In practice, this can get dubious.

You'd be surprised how many companies will simply pull you out of the candidate process and decline the offer. Companies you would probably work for, to be honest.

This works when you're pitting say, Netflix vs Meta or Apple vs Microsoft, or Google vs Amazon etc. but if you go down the ladder just a little, you'd be shocked at how much this doesn't work, is all.

I feel like its too general of advice to say you can simply play two companies off each other.

There's other tactics too, like setting a high minimum acceptable amount of compensation upfront, that one can use.

Its all a little risky in a way

I believe that this has been your experience - I can only offer my own as another data point.

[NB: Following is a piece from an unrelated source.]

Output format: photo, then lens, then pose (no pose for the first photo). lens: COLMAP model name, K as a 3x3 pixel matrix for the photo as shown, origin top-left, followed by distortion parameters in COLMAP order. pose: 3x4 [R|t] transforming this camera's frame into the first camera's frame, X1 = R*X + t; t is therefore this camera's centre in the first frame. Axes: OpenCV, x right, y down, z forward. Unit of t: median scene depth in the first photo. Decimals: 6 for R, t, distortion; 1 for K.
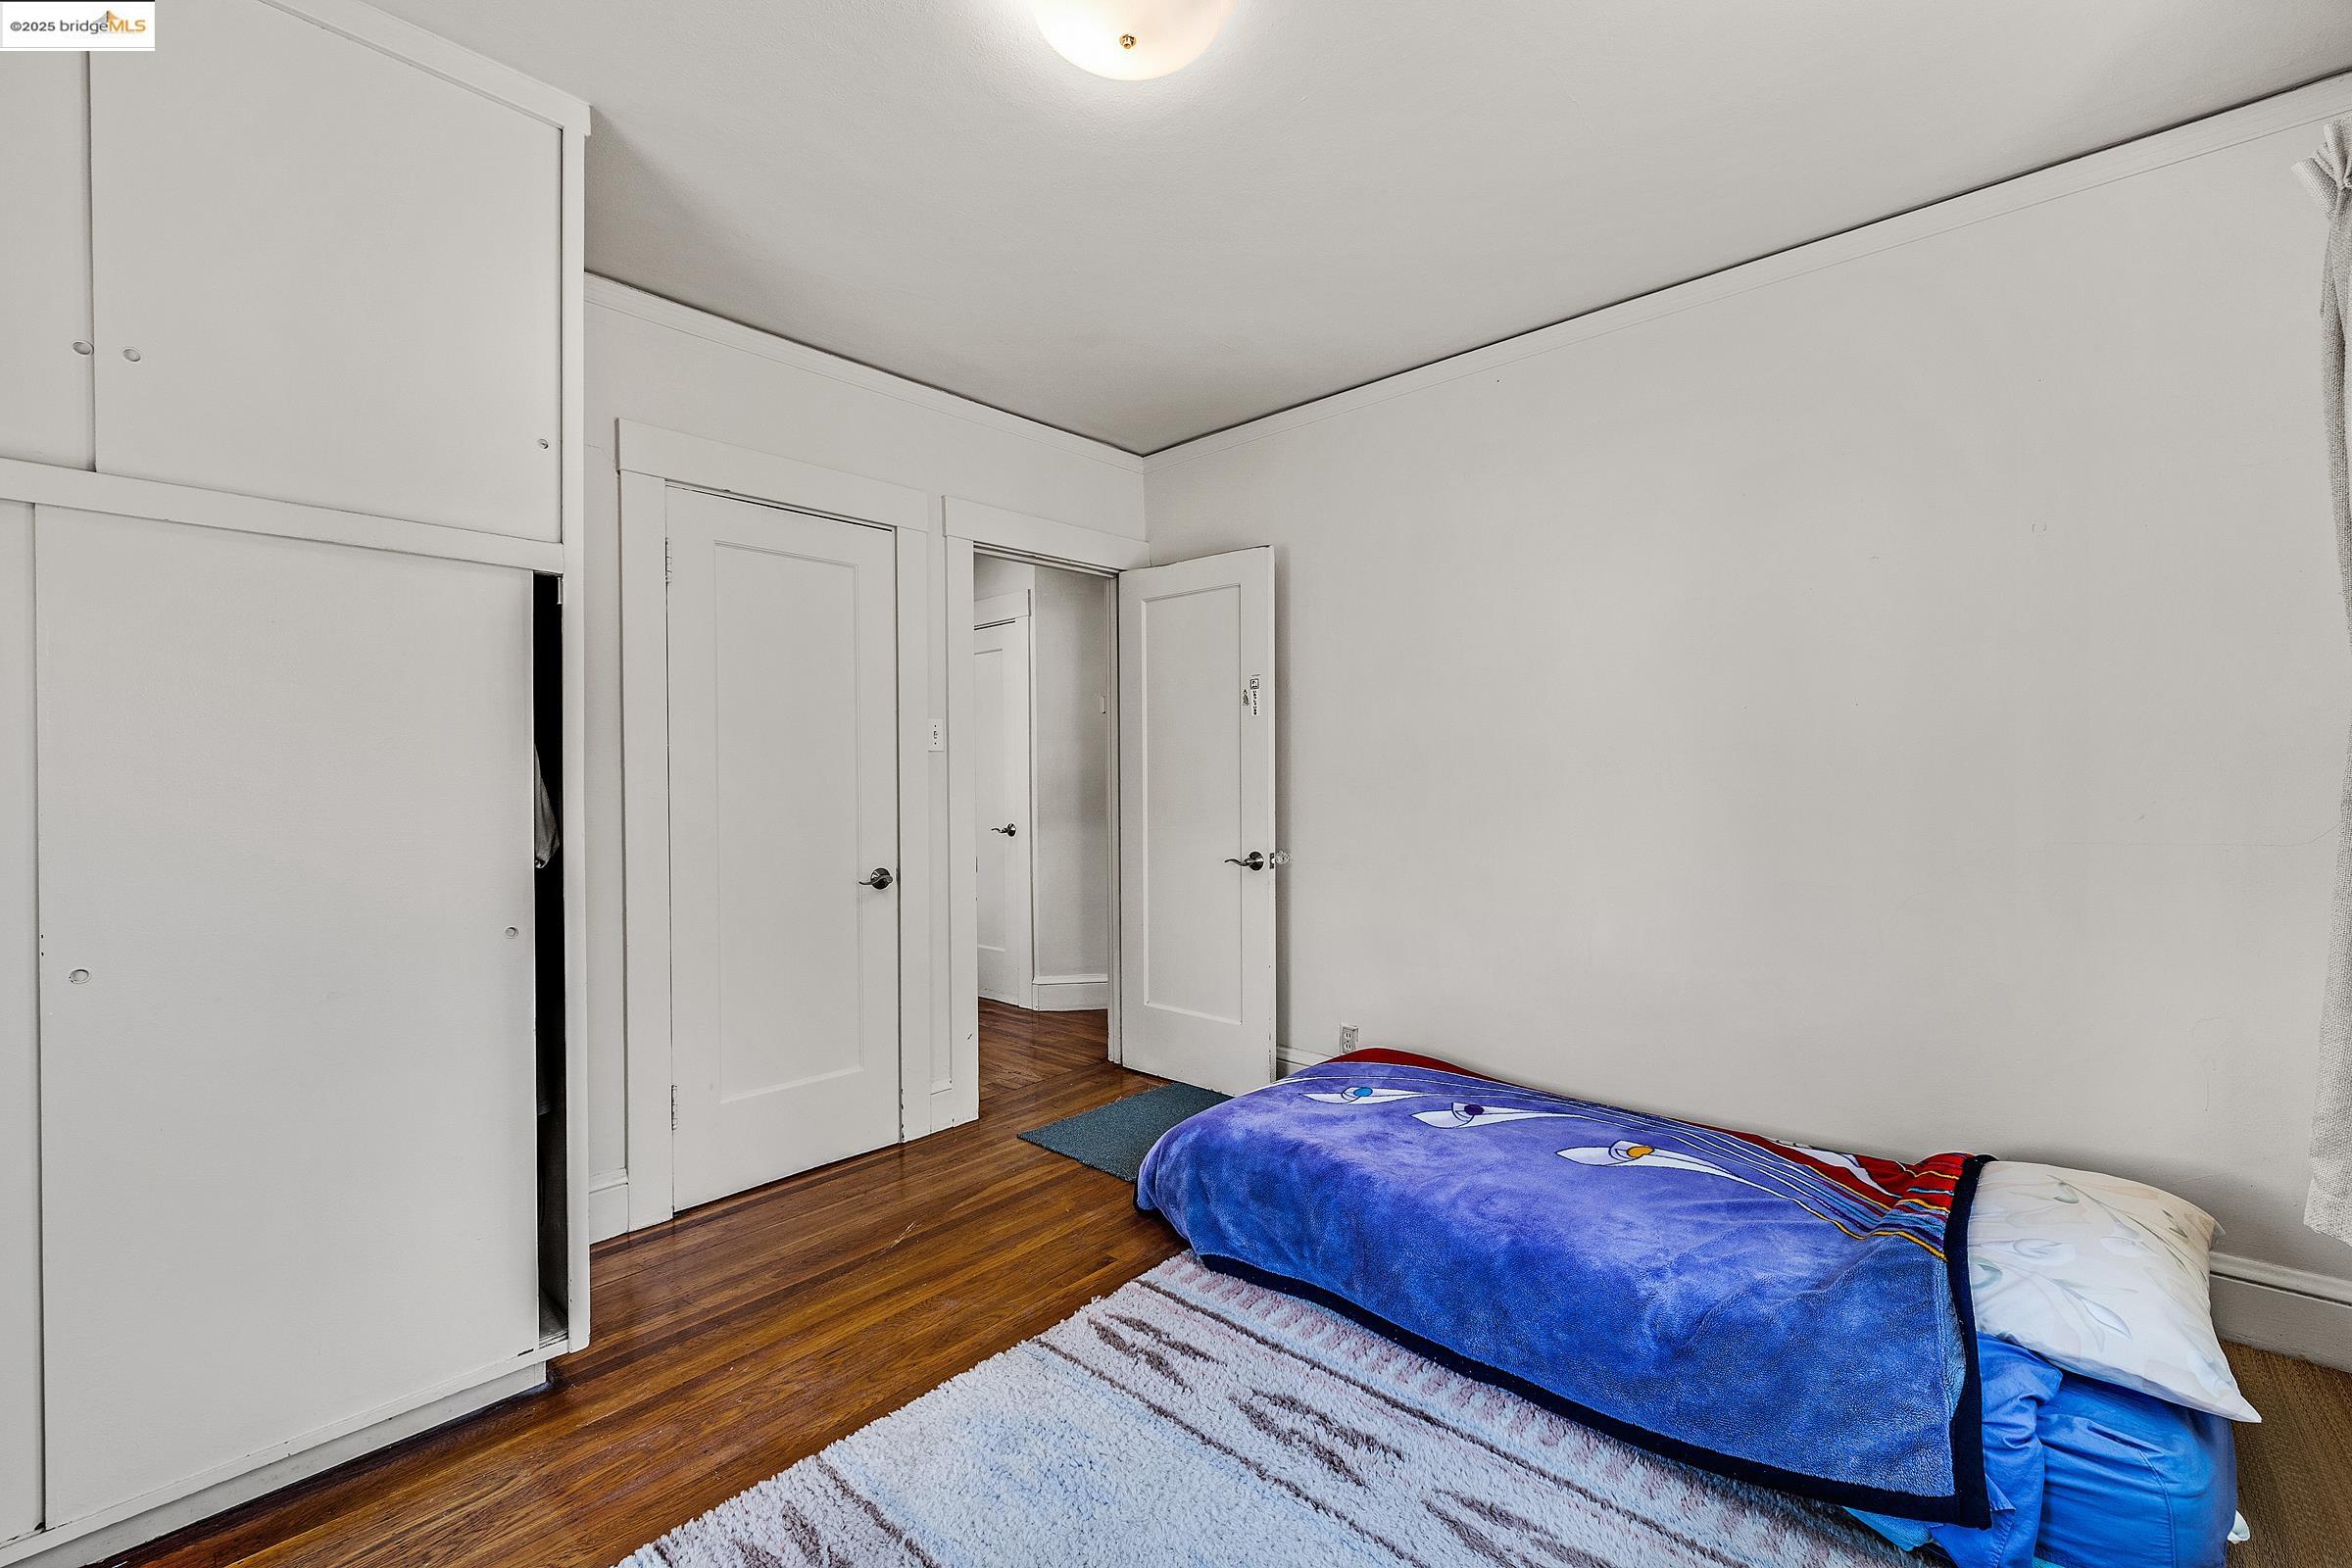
lens RADIAL K [[986.6, 0, 1175.6], [0, 986.6, 777.2], [0, 0, 1]] dist [0.001003, -0.001378]
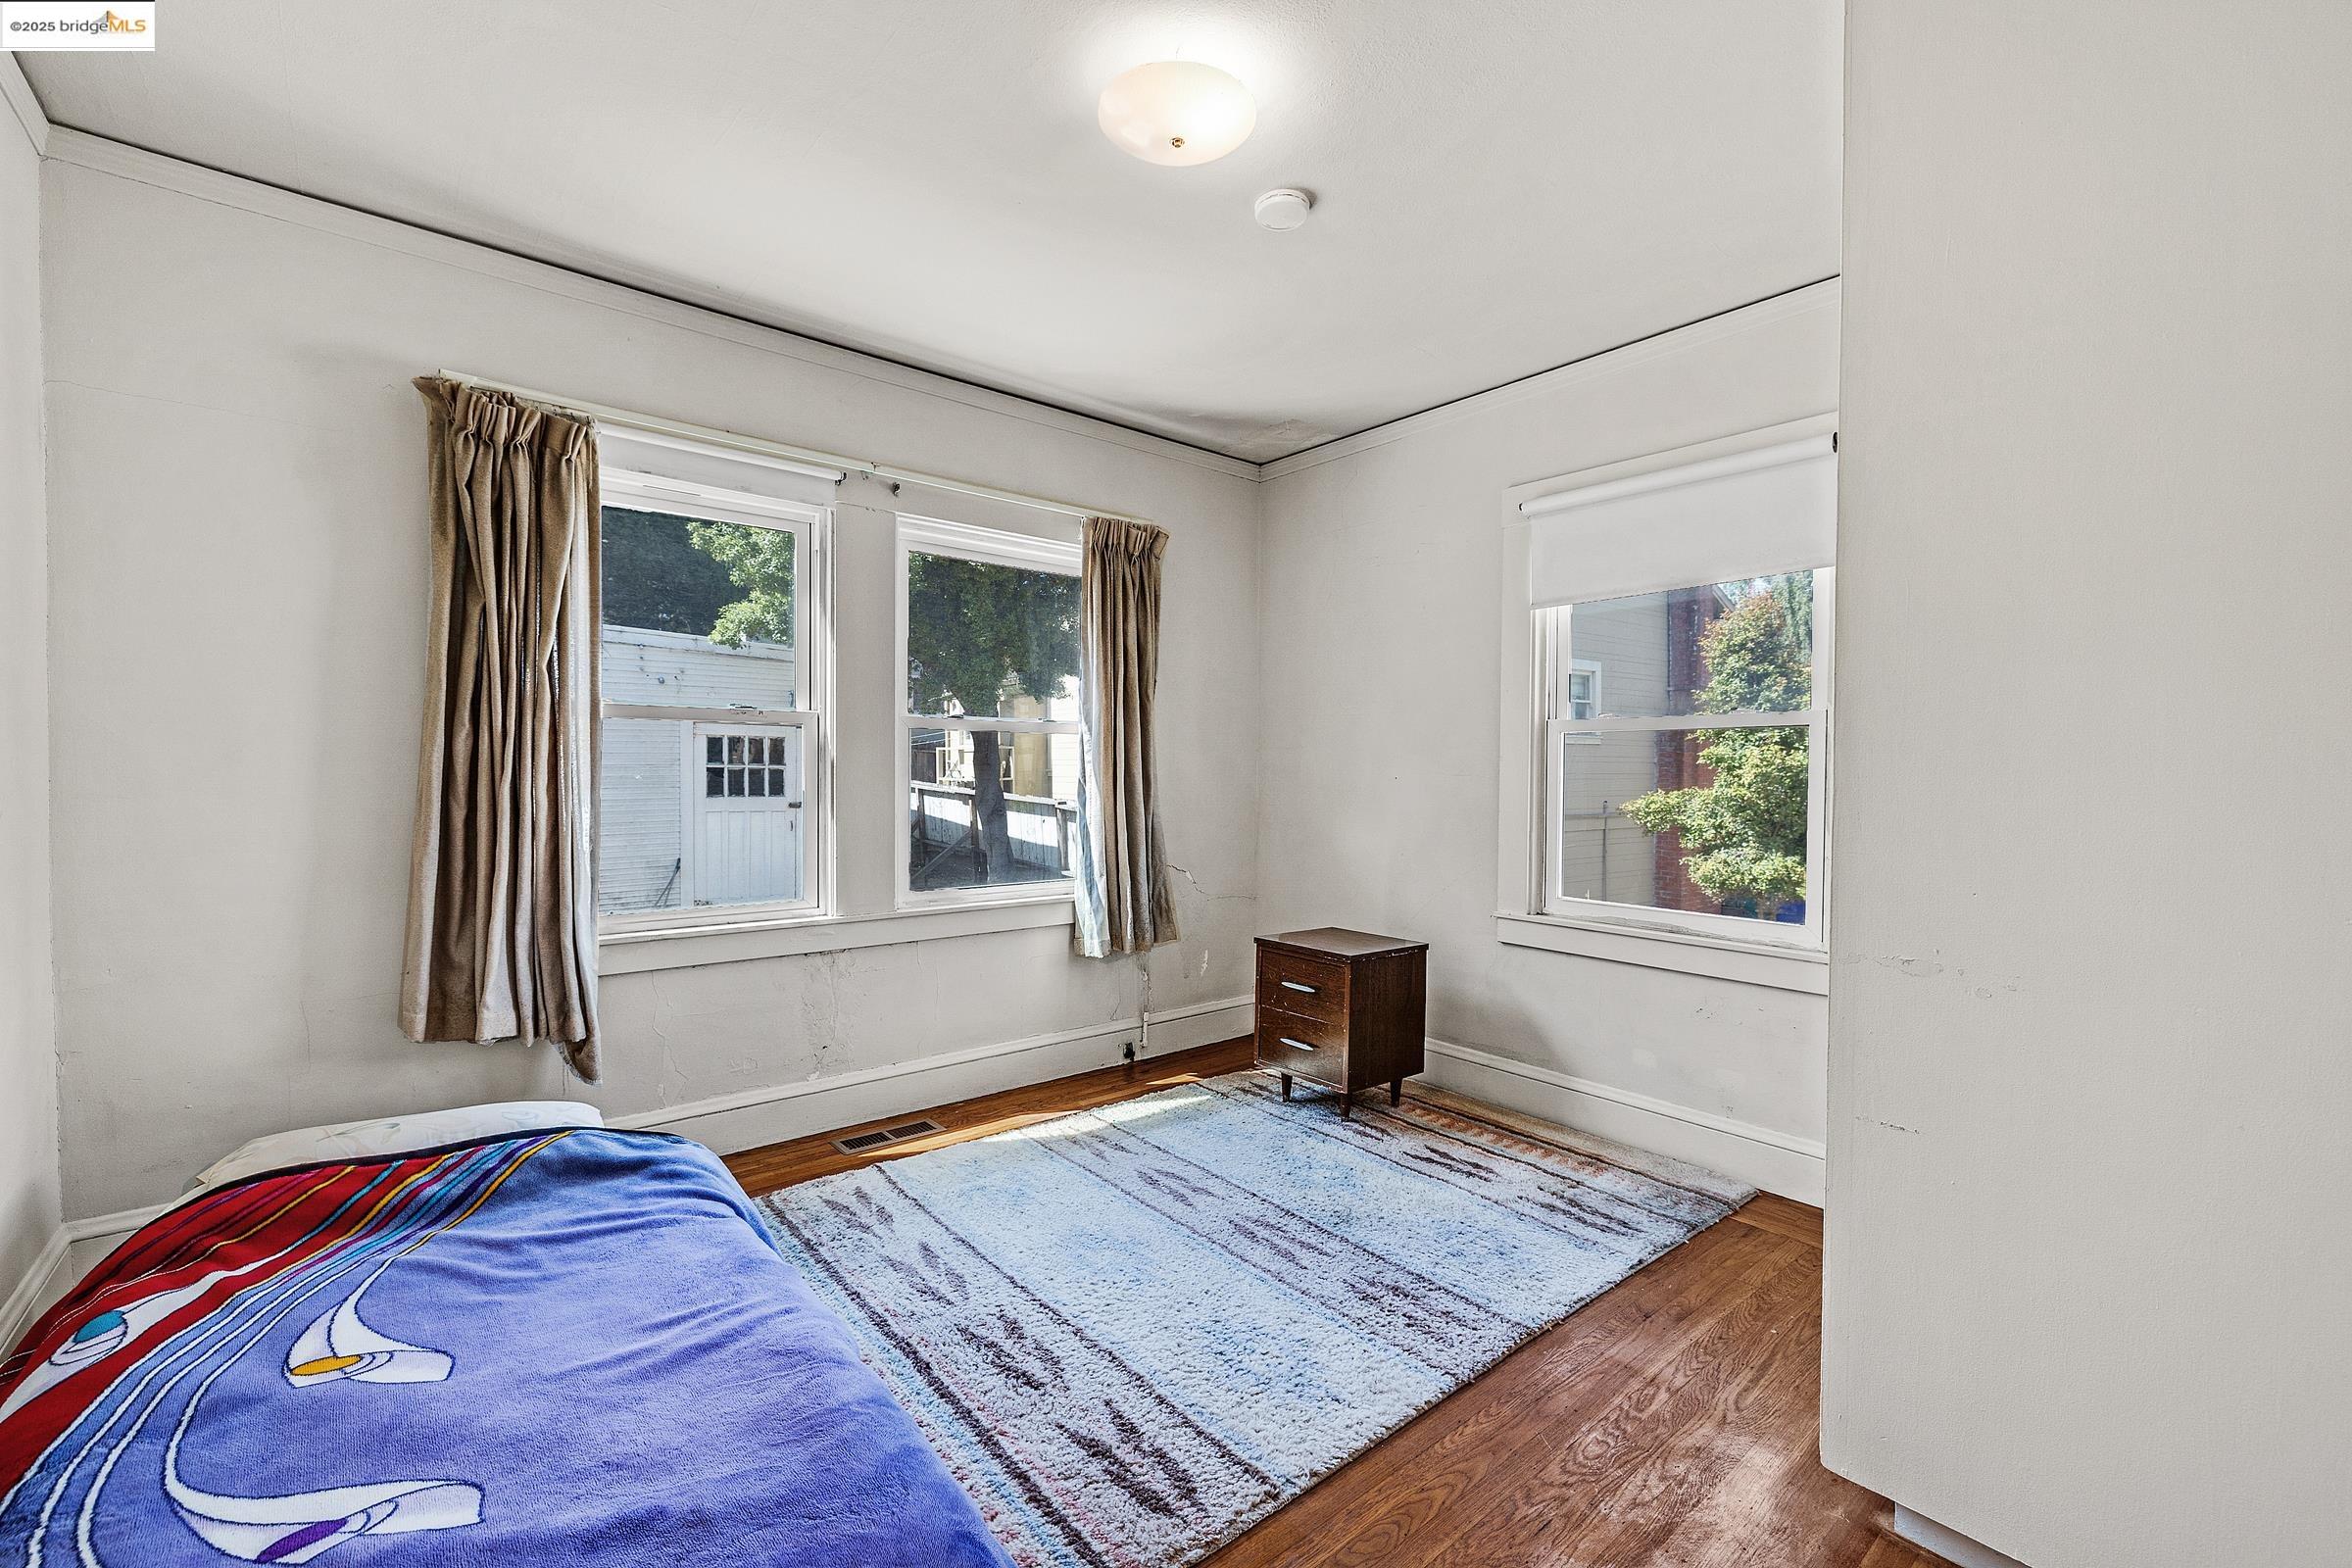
lens RADIAL K [[986.6, 0, 1174.1], [0, 986.6, 778.9], [0, 0, 1]] dist [0.001003, -0.001378]
pose [[-0.988699, 0.002005, 0.149900, -0.178358], [0.003906, 0.999916, 0.012384, 0.001937], [-0.149862, 0.012830, -0.988624, 1.757880]]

I've done the "two competing offers" thing four or five times at companies big and small. I've never had a company rescind an offer or ghost. In fact they all seem to expect a competing offer; all have asked "Are you interviewing anywhere else?" at some point.

I agree with discussing a minimum early on in the interview process. It's a good smoke test to ensure neither party's time is being wasted.

I’ve never heard of a company pulling an offer because a candidate was applying somewhere else.

As a hiring manager, I’ve certainly never done it, because I basically don’t care where else you’re considering working. I’ll put our situation (project, team, comp, culture, etc) forward and you decide if you think it’s your best option. We might negotiate a tiny amount, but if you find a place that’s a lot better for you, you should go there, but I’m not pulling back the offer we made.

I do want to clarify, its not common (the pull the offer part), but I've had a friend go through it, and I once had it happen.

More often, alot of times the company will say something about going with the other offer, like you stated, or something in that ballpark.

A couple times though, I had a company dutifully try and convince me that the perks and work-life balance were better, even thought the salary maybe was not. That was an interesting one.

If you told me I got a ton of vacation time for a significant salary cut I would seriously consider the offer. Or some 4-day workweek setup. Those are the kind of things I would take a significant chunk of less money for.
It rarely happens that I'm both looking for work and also am open to more than one company at that time.

But I haven't been in a true job hunt where I'm just hoping someone picks me out of a pile for over 20 years.